(Collected data)
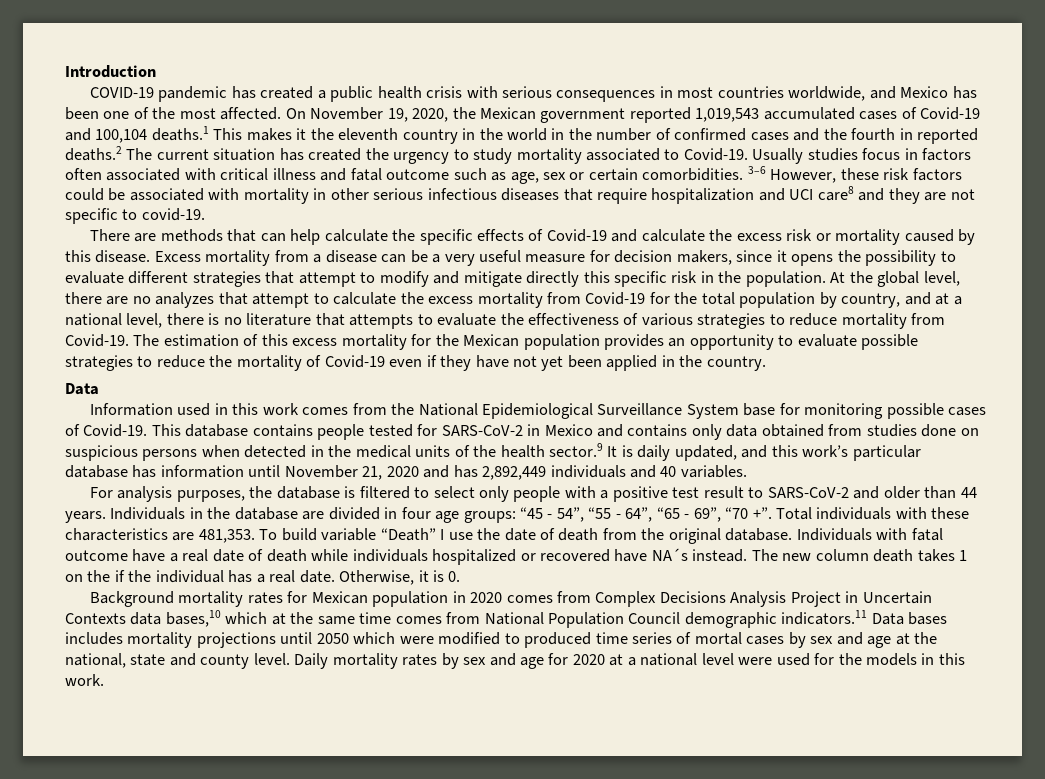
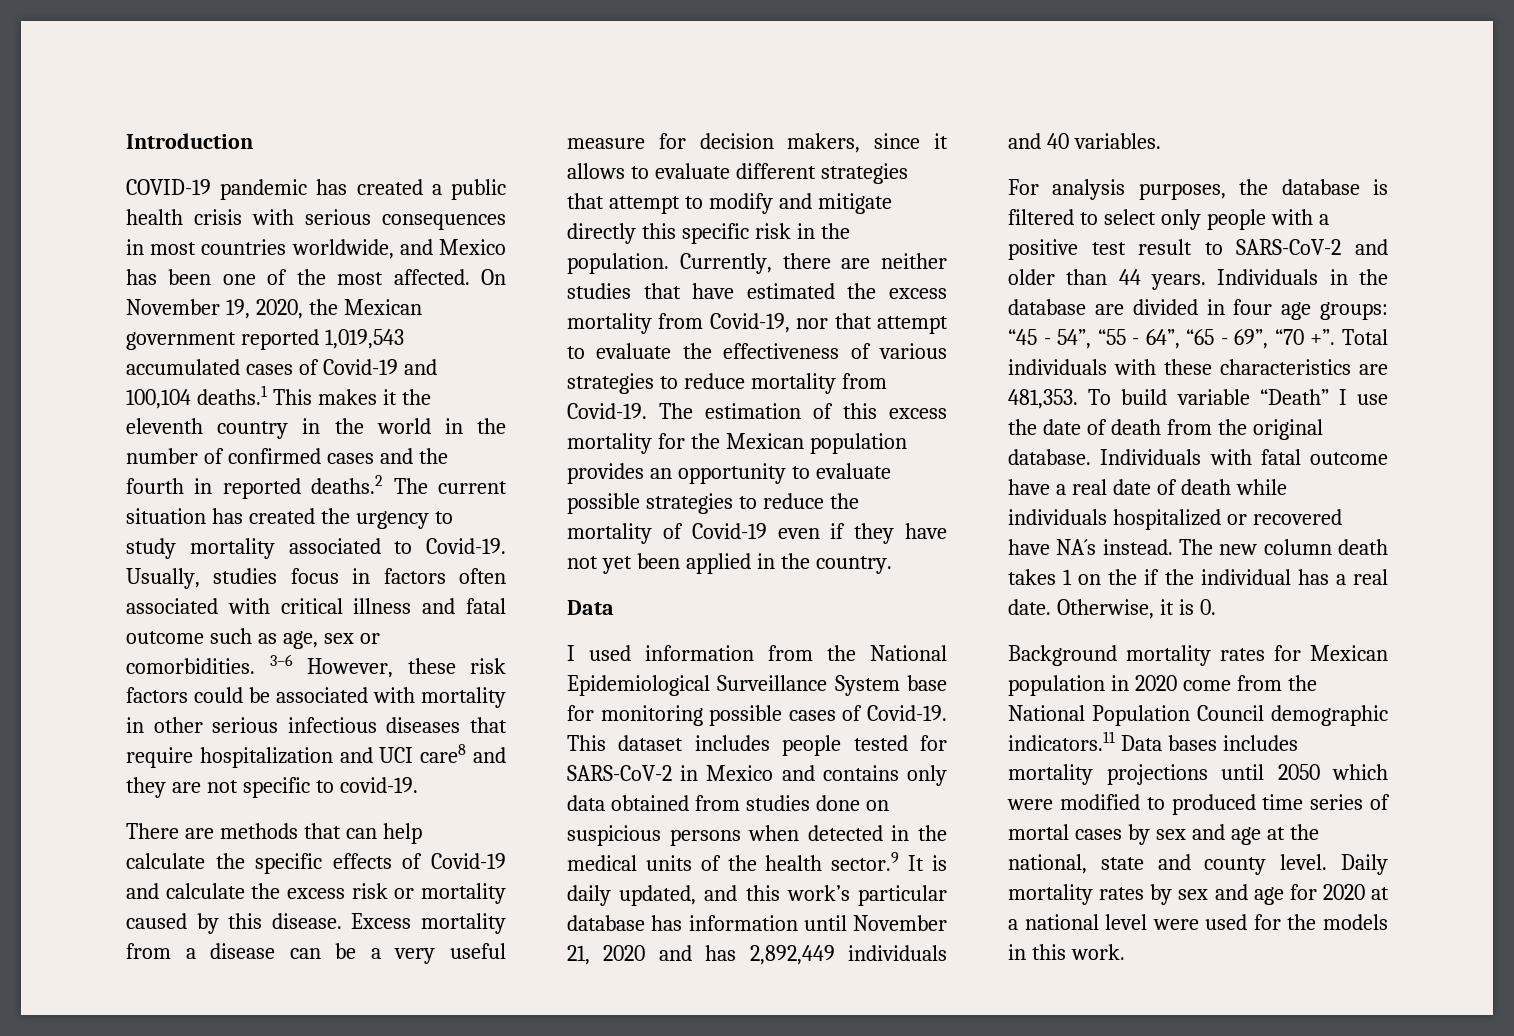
[752,148,804,164] Usually -> [126,568,200,589] Usually,
[588,168,638,181] certain -> (380, 638) none
[791,250,937,266] opens the possibility -> [567,163,625,179] allows
[830,271,960,287] [65,292,962,308] [65,313,414,329] At the global level, there are no analyzes that attempt to calculate the excess mortality from Covid-19 for the total population by country, and at a national level, there is no literature that attempts -> [679,253,947,274] [567,283,947,299] [567,313,948,334] Currently, there are neither studies that have estimated the excess mortality from Covid-19, nor that attempt
[89,403,349,416] Information used in this work comes -> [567,645,754,661] I used information
[185,424,313,437] database contains -> [618,735,770,751] dataset includes
[506,591,932,607] [65,610,481,627] comes from Complex Decisions Analysis Project in Uncertain Contexts data bases,10 which at the same time comes from -> [1182,675,1317,691] come from the

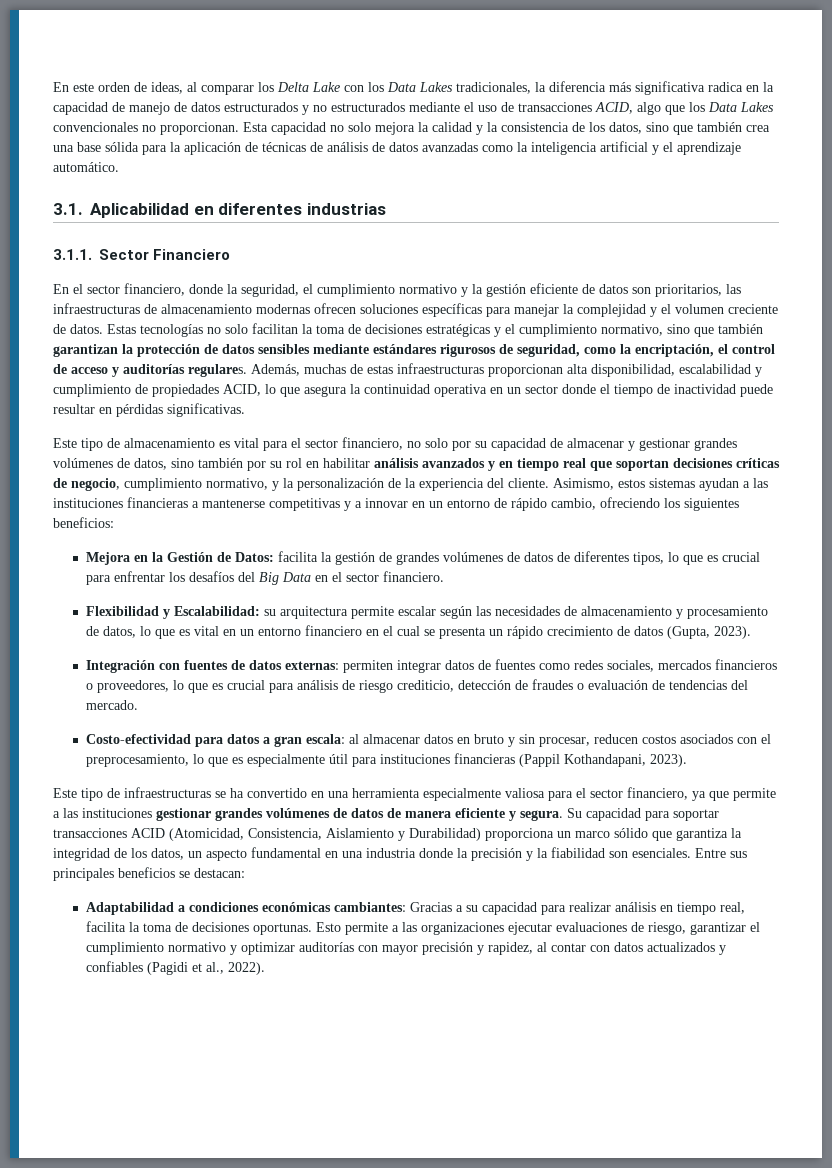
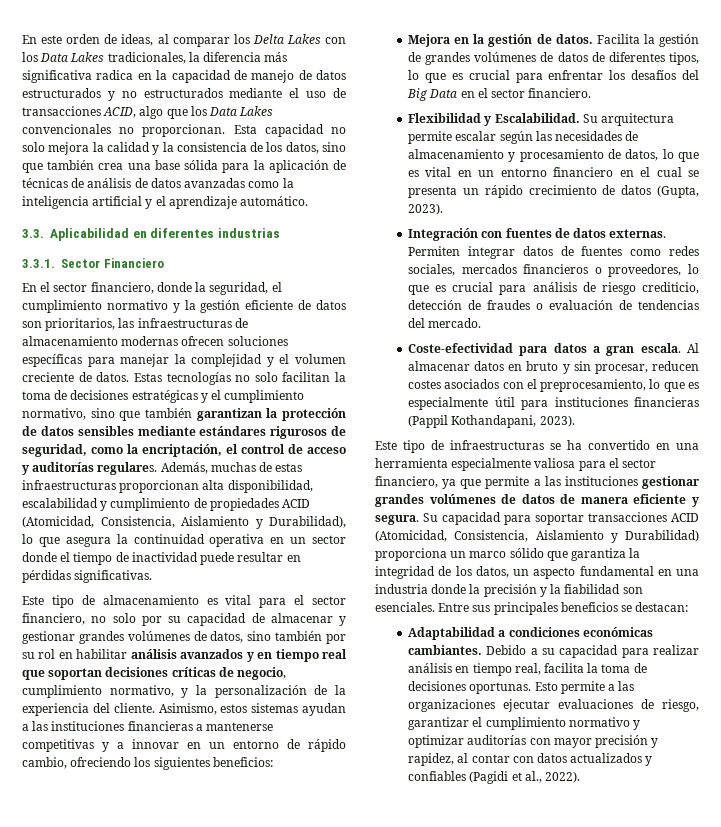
[312,82,340,92] Lake -> [286,34,321,44] Lakes
[53,203,83,215] 3.1. -> [22,229,44,238] 3.3.
[53,249,92,260] 3.1.1. -> [22,259,55,268] 3.3.1.
[223,384,261,396] ACID, -> [282,499,311,508] [22,516,346,529] ACID (Atomicidad, Consistencia, Aislamiento y Durabilidad),
[166,551,318,562] Gestión de Datos: facilita -> [488,34,640,47] gestión de datos. Facilita
[173,606,276,616] Escalabilidad: su -> [494,113,598,123] Escalabilidad. Su
[284,660,393,673] externas: permiten -> [609,229,667,238] [408,246,461,256] externas. Permiten
[85,734,191,744] Costo-efectividad -> [408,343,514,353] Coste-efectividad
[305,734,359,744] escala: al -> [640,343,699,353] escala. Al
[641,735,676,744] costos -> [408,380,442,389] costes
[333,902,452,912] cambiantes: Gracias -> [408,645,527,655] cambiantes. Debido

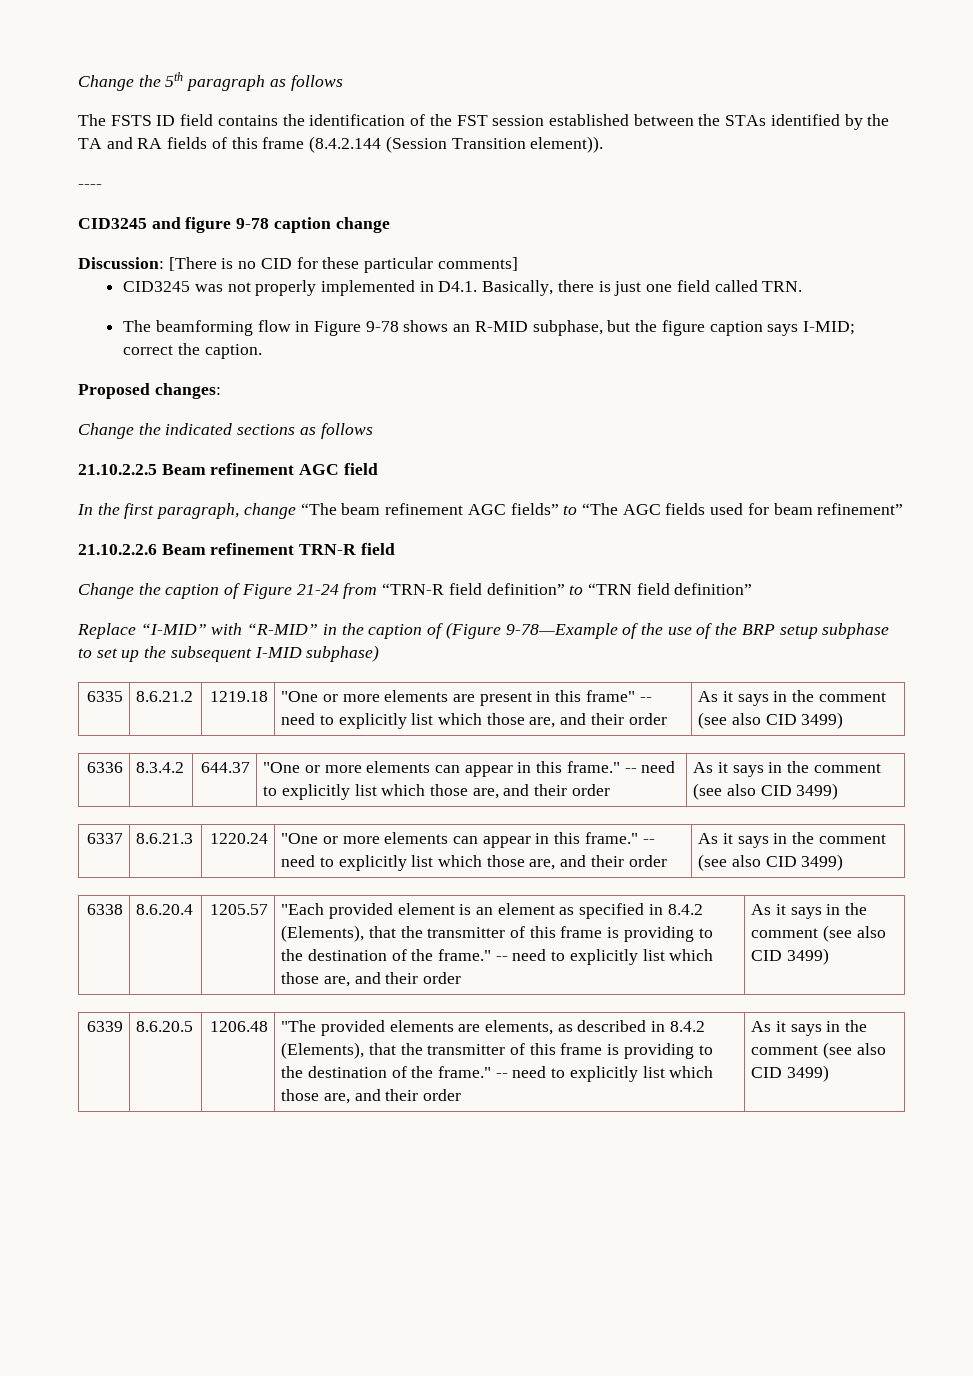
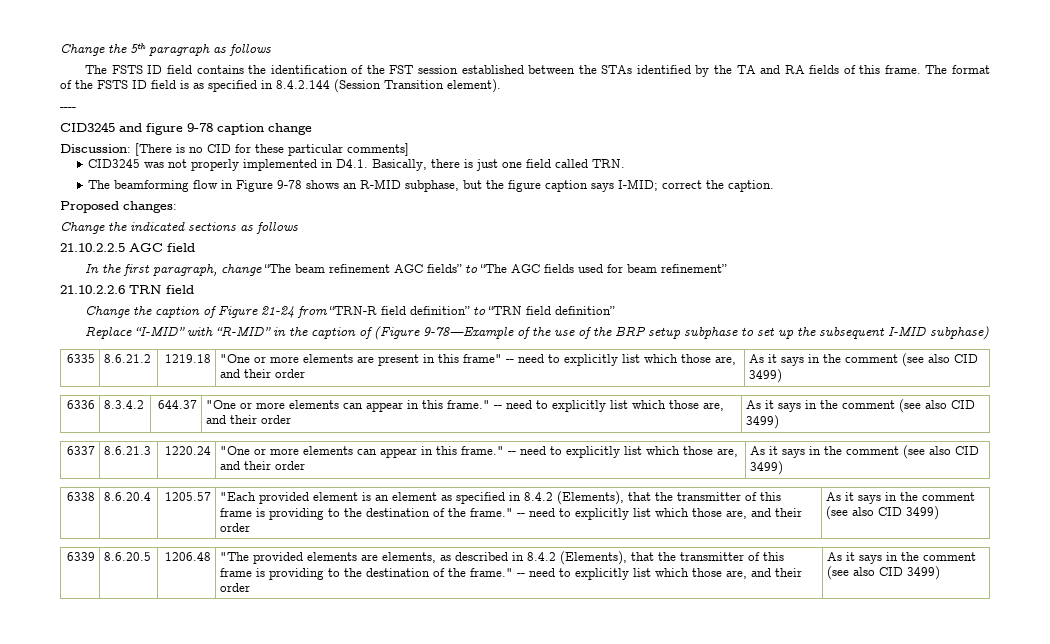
[262,136,382,153] frame (8.4.2.144 -> [884,65,990,74] [60,80,330,92] frame. The format of the FSTS ID field is as specified in 8.4.2.144
[530,136,604,153] element)). -> [447,79,501,93] element).
[161,463,295,475] Beam refinement -> (125, 247) none
[161,543,357,555] Beam refinement TRN-R -> [129,285,162,294] TRN

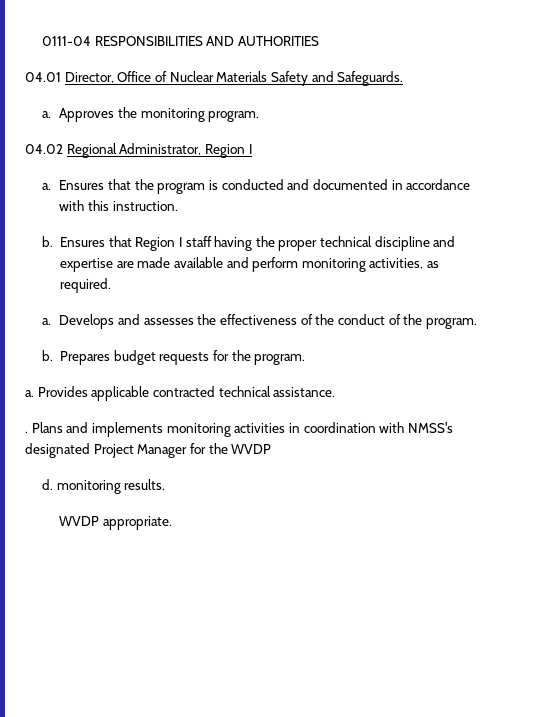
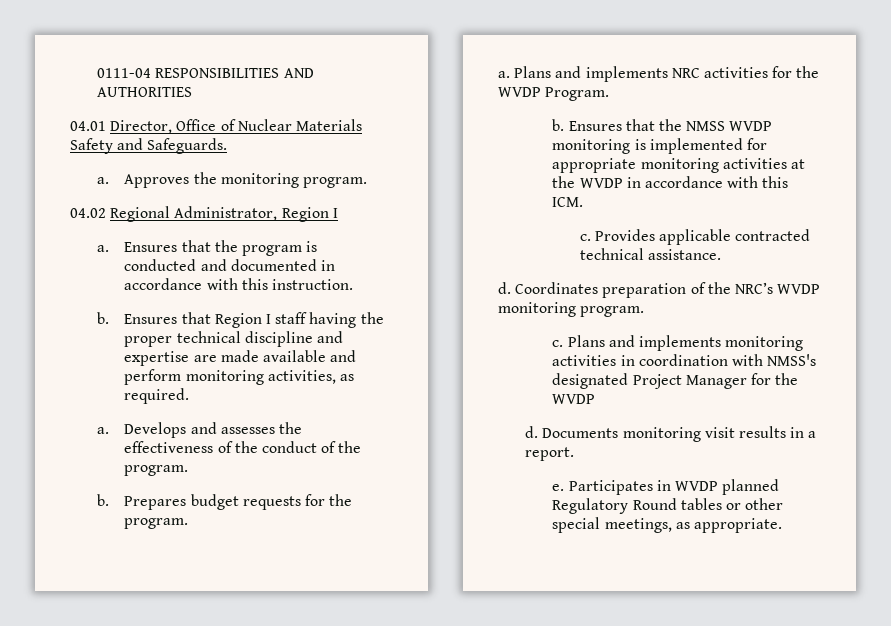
(34, 393) none -> [514,66,820,82] [498,87,610,101] [552,119,773,131] [552,138,768,154] [552,158,806,173] [552,176,789,188] [552,197,584,207] [579,234,591,241] Plans and implements NRC activities for the WVDP Program. // b. Ensures that the NMSS WVDP monitoring is implemented for appropriate monitoring activities at the WVDP in accordance with this ICM. // c.
[25,431,28,433] . -> [498,282,821,298] [498,302,645,317] [552,340,564,347] d. Coordinates preparation of the NRC’s WVDP monitoring program. // c.
[56,479,166,494] [59,516,100,526] monitoring results. // WVDP -> [542,426,817,442] [525,447,575,461] [552,479,780,495] [552,498,784,514] [552,517,690,533] Documents monitoring visit results in a report. // e. Participates in WVDP planned Regulatory Round tables or other special meetings, as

» GOAL OF THE EXERCISE
Transcribe all of the records above character for character. Exclude the pictures.

» EXERCISE RESULT
[752,148,804,164] Usually -> [126,568,200,589] Usually,
[588,168,638,181] certain -> (380, 638) none
[791,250,937,266] opens the possibility -> [567,163,625,179] allows
[830,271,960,287] [65,292,962,308] [65,313,414,329] At the global level, there are no analyzes that attempt to calculate the excess mortality from Covid-19 for the total population by country, and at a national level, there is no literature that attempts -> [679,253,947,274] [567,283,947,299] [567,313,948,334] Currently, there are neither studies that have estimated the excess mortality from Covid-19, nor that attempt
[89,403,349,416] Information used in this work comes -> [567,645,754,661] I used information
[185,424,313,437] database contains -> [618,735,770,751] dataset includes
[506,591,932,607] [65,610,481,627] comes from Complex Decisions Analysis Project in Uncertain Contexts data bases,10 which at the same time comes from -> [1182,675,1317,691] come from the

[312,82,340,92] Lake -> [286,34,321,44] Lakes
[53,203,83,215] 3.1. -> [22,229,44,238] 3.3.
[53,249,92,260] 3.1.1. -> [22,259,55,268] 3.3.1.
[223,384,261,396] ACID, -> [282,499,311,508] [22,516,346,529] ACID (Atomicidad, Consistencia, Aislamiento y Durabilidad),
[166,551,318,562] Gestión de Datos: facilita -> [488,34,640,47] gestión de datos. Facilita
[173,606,276,616] Escalabilidad: su -> [494,113,598,123] Escalabilidad. Su
[284,660,393,673] externas: permiten -> [609,229,667,238] [408,246,461,256] externas. Permiten
[85,734,191,744] Costo-efectividad -> [408,343,514,353] Coste-efectividad
[305,734,359,744] escala: al -> [640,343,699,353] escala. Al
[641,735,676,744] costos -> [408,380,442,389] costes
[333,902,452,912] cambiantes: Gracias -> [408,645,527,655] cambiantes. Debido

[262,136,382,153] frame (8.4.2.144 -> [884,65,990,74] [60,80,330,92] frame. The format of the FSTS ID field is as specified in 8.4.2.144
[530,136,604,153] element)). -> [447,79,501,93] element).
[161,463,295,475] Beam refinement -> (125, 247) none
[161,543,357,555] Beam refinement TRN-R -> [129,285,162,294] TRN

(34, 393) none -> [514,66,820,82] [498,87,610,101] [552,119,773,131] [552,138,768,154] [552,158,806,173] [552,176,789,188] [552,197,584,207] [579,234,591,241] Plans and implements NRC activities for the WVDP Program. // b. Ensures that the NMSS WVDP monitoring is implemented for appropriate monitoring activities at the WVDP in accordance with this ICM. // c.
[25,431,28,433] . -> [498,282,821,298] [498,302,645,317] [552,340,564,347] d. Coordinates preparation of the NRC’s WVDP monitoring program. // c.
[56,479,166,494] [59,516,100,526] monitoring results. // WVDP -> [542,426,817,442] [525,447,575,461] [552,479,780,495] [552,498,784,514] [552,517,690,533] Documents monitoring visit results in a report. // e. Participates in WVDP planned Regulatory Round tables or other special meetings, as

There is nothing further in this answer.